A filler. The song almost certainly started it's life as the melody line that Flans sings, as the backing, such as it is, is very simple piano. Lacking in melodic variety Flans needs to combine singing very well (which he does) with a studio effect on the vocal to distract us from just how little is going on. Lyrically a variation on the break-up song. A nice little shuffle on the piano on the fade out is my favourite bit, but it's not enough to lift this weak song. The fact remains that it's the kind of MOR that the band originally set out to subvert. I'll Sink Manhattan is a song with a similar if darker theme but that had a much more left field arrangement. I doubt I'll ever listen to College Town again as I find it a bit boring. I also doubt they'll play it live. (Mr Tuck)

Geez; what the heck MOR have TMBG been sounding like lately? I want specific artists' names. All the middling stuff I hear on the radio or in commercials doesn't have such brevity in structure and creativity in its use of effects. Even when TMBG play it straight, they ultimately don't, and that's a continuation of what so many of us have always loved about 'em. Their particularly recent ability to sound somewhat conventional, yet ultimately include enough elements to elude mainstream tastes, is a big part of what compels me to their newer material.
I like "College Town" quite a bit. Nothing revolutionary whatsoever, but it might provide some rare element of continuity in the whole Dial-A-Song thing. As MisterMe mentioned, there's the Michigan connection, and musically, there's one part that PRECISELY mimics "Madam, I Challenge You to a Duel" from earlier in the year, which given the dour nature and similar arrangement of both songs, may not be a coincidence. The post-"Glean" "adult" stuff, to my ears, has been pretty interesting and more consistently strong. And apart from "It Said Something," it all seems to be a bit downtrodden and reserved ("To A Forest," "Detroit," "What Did I Do..." "Trouble Awful..." "Impossibly New," et al). I'm looking forward to seeing how the Dial-A-Song thing ends, and would be pretty psyched for a darker, bummer record to result from the final third of material. -- adamspektor (talk)
This song sounds a good deal like Fountains of Wayne (particularly "Utopia Parkway"), which isn't too surprising given the fact that one of the FoW members produced Mink Car all those years ago. FoW have never been particularly groundbreaking, but they have a good way with highly melodic tunes and clever lyrics...much like two guys we know of named John. :-) --MisterMe (talk) 11:55, 11 November 2015 (EST)

Good spot. Very similar, College Town just a bit slower. Both lack a middle 8, but Utopia Parkway has guitar solos to get around that. Someone one day will do an interview with bands about how annoying it is when you write a song and you try and try and fail to write a middle 8. Paul McCartney once commented how much Lennon struggled writing them! (Mr Tuck)
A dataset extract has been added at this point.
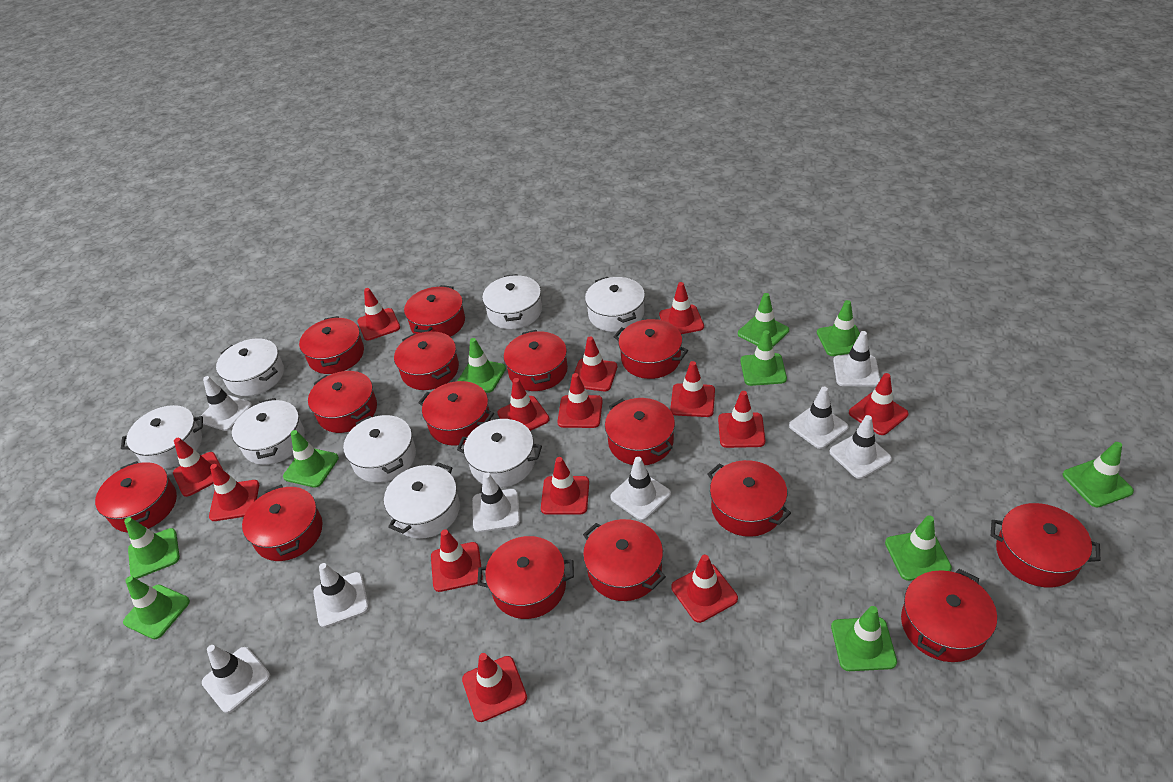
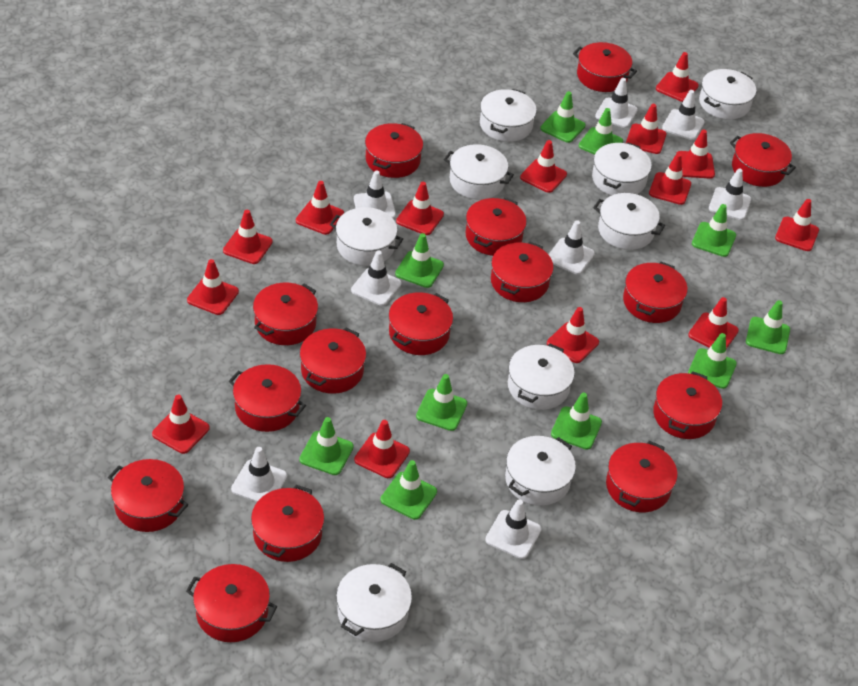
white pot: 8 -> 9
Speaking of those Beatle boys, I can't shake some kindred association between this song and She's Leaving Home. Anyway this feels like one of those songs that's fully formed and successful at being what it was intended to be but unsuccessful in 'reaching' me. It feels like a slight, formal, coy experiment, and sounds like crystallized energy-less stately pop. ~ magbatz 11:51, 21 November 2015 (EST)

It's a distant association though. Apart from the tempo they don't have much in common. To be fair we're comparing one of the fabs best ever songs with a Giants song that wouldn't make their top 150! (Mr Tuck)

Why does Flans sing this one so out of tune? Is there some joke I'm not getting?

I personally like the minimalistic feel of this song (which is further enhanced by the music video). I think it's nice, when put alongside many instrumental heavy songs like "Daylight" and "It Said Something" to have a song like this, which just has a simple feel to it. I think that it shines the most alongside some of the other recent songs.